Common Types of Fraud Detection
Fraud can appear in various forms, and new types of fraud continuously emerge. Some forms of fraud persist because they exploit vulnerabilities in company processes and systems. Common fraud tactics include:
- Payment Fraud: Payment fraud occurs when a fraudster obtains someone else’s payment information and performs unauthorized transactions. This type of fraud not only causes direct losses but can also lead to other fraudulent activities, as stolen payment information may be used for money laundering or cybercrime.
- Return Fraud: Return fraud exploits retailers’ return policies to illegitimately claim refunds. This type of fraud is often committed by individuals. Fraudulent returns may involve stolen goods, counterfeit items, used or pre-owned products, or items purchased from other retailers.

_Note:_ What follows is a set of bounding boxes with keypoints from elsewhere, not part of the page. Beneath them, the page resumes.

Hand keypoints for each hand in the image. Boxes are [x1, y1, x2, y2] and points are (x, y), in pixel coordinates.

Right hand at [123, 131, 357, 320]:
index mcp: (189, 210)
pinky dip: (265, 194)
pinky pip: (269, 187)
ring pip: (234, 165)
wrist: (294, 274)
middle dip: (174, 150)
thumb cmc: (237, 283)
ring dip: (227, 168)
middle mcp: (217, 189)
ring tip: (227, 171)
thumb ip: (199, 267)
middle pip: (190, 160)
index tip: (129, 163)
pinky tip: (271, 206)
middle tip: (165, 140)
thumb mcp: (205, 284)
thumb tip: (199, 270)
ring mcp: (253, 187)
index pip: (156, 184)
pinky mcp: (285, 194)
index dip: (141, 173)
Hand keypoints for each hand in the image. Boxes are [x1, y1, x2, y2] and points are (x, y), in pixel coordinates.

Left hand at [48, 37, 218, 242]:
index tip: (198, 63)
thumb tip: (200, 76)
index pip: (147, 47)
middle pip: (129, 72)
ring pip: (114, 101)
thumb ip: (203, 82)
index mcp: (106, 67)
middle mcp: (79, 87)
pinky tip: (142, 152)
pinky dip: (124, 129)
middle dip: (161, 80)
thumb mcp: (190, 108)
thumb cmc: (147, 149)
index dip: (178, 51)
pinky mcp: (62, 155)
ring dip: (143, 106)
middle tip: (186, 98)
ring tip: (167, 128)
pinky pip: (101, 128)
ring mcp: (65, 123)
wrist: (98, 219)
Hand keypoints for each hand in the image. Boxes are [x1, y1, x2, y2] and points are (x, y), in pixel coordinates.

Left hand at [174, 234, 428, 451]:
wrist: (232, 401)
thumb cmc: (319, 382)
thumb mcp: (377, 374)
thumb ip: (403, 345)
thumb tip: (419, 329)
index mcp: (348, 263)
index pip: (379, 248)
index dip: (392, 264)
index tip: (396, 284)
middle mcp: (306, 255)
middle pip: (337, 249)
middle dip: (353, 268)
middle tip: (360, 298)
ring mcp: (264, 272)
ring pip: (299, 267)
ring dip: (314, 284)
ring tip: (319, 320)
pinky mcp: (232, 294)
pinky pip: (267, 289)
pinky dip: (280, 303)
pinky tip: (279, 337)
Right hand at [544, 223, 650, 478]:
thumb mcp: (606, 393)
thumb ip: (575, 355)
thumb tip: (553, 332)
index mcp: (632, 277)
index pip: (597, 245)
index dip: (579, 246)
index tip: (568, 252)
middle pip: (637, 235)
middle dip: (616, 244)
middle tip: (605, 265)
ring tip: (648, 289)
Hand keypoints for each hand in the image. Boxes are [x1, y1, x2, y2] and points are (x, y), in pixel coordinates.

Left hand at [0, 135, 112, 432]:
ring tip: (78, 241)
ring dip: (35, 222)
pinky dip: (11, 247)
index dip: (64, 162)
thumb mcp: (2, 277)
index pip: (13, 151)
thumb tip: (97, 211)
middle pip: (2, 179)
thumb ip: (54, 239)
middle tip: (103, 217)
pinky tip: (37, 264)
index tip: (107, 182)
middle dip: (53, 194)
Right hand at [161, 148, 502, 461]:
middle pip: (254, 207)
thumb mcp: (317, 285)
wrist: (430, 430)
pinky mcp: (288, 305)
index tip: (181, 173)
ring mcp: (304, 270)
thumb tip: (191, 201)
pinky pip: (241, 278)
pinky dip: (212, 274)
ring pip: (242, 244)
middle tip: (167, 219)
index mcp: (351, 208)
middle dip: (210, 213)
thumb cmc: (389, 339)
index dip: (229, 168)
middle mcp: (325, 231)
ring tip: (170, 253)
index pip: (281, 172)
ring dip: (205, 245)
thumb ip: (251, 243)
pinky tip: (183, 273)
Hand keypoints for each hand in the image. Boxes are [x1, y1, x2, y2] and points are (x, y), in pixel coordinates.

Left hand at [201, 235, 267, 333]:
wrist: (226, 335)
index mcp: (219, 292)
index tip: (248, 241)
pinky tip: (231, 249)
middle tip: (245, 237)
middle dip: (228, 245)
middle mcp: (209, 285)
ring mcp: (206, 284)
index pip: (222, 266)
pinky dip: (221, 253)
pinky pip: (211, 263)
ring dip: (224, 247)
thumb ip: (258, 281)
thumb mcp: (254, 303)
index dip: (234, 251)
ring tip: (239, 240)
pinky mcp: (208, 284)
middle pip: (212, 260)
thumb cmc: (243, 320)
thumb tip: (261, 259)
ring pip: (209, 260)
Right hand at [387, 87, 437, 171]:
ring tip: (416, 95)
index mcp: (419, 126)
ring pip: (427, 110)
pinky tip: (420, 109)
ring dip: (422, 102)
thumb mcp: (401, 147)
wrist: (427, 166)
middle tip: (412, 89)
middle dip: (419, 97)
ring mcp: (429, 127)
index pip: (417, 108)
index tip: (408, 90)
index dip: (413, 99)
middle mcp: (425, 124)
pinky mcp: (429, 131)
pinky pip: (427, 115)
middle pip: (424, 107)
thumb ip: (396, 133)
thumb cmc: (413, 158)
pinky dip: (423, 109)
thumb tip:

- Automated Clearing House (ACH) Fraud: ACH refers to the method of transferring funds between bank accounts, typically for businesses and organizations. ACH fraud occurs when fraudsters use bank account numbers to commit fraud, such as impersonating employees to change beneficiary account details and steal funds.
- Chargeback Fraud: Chargeback fraud happens when individuals dispute completed transactions to claim refunds. Although companies can contest fraudulent refund requests, these disputes still burden company resources, whether or not the claims are upheld.
- Account Takeover Fraud (ATO): Account takeover fraud occurs when a fraudster gains unauthorized access to an online account, such as a bank account, mobile account, or e-commerce account. The fraudster then uses the account to conduct unauthorized transactions without the consent of the account holder or issuing organization.